**Exercise requirements:** Set out every line of the records below as a numbered list, skipping any blank lines.

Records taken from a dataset
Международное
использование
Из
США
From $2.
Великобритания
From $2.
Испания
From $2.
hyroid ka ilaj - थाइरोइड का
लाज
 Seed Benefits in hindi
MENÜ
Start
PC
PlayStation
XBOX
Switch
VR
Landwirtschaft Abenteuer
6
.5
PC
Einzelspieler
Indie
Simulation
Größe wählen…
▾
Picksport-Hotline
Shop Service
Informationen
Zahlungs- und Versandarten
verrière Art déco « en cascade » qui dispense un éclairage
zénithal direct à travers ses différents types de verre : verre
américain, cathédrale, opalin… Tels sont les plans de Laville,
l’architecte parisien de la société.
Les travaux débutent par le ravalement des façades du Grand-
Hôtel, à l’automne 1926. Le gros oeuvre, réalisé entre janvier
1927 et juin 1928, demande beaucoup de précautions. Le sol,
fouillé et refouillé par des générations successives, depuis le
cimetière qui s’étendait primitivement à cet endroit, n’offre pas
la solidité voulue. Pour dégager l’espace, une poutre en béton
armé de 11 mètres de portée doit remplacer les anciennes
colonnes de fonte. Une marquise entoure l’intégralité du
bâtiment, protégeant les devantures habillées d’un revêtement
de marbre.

**Solution to this task:**
1. Международное
2. использование
3. Из
4. США
5. From $2.
6. Великобритания
7. From $2.
8. Испания
9. From $2.
10. hyroid ka ilaj - थाइरोइड का
11. लाज
12.  Seed Benefits in hindi
13. MENÜ
14. Start
15. PC
16. PlayStation
17. XBOX
18. Switch
19. VR
20. Landwirtschaft Abenteuer
21. 6
22. .5
23. PC
24. Einzelspieler
25. Indie
26. Simulation
27. Größe wählen…
28. ▾
29. Picksport-Hotline
30. Shop Service
31. Informationen
32. Zahlungs- und Versandarten
33. verrière Art déco « en cascade » qui dispense un éclairage
34. zénithal direct à travers ses différents types de verre : verre
35. américain, cathédrale, opalin… Tels sont les plans de Laville,
36. l’architecte parisien de la société.
37. Les travaux débutent par le ravalement des façades du Grand-
38. Hôtel, à l’automne 1926. Le gros oeuvre, réalisé entre janvier
39. 1927 et juin 1928, demande beaucoup de précautions. Le sol,
40. fouillé et refouillé par des générations successives, depuis le
41. cimetière qui s’étendait primitivement à cet endroit, n’offre pas
42. la solidité voulue. Pour dégager l’espace, une poutre en béton
43. armé de 11 mètres de portée doit remplacer les anciennes
44. colonnes de fonte. Une marquise entoure l’intégralité du
45. bâtiment, protégeant les devantures habillées d’un revêtement
46. de marbre.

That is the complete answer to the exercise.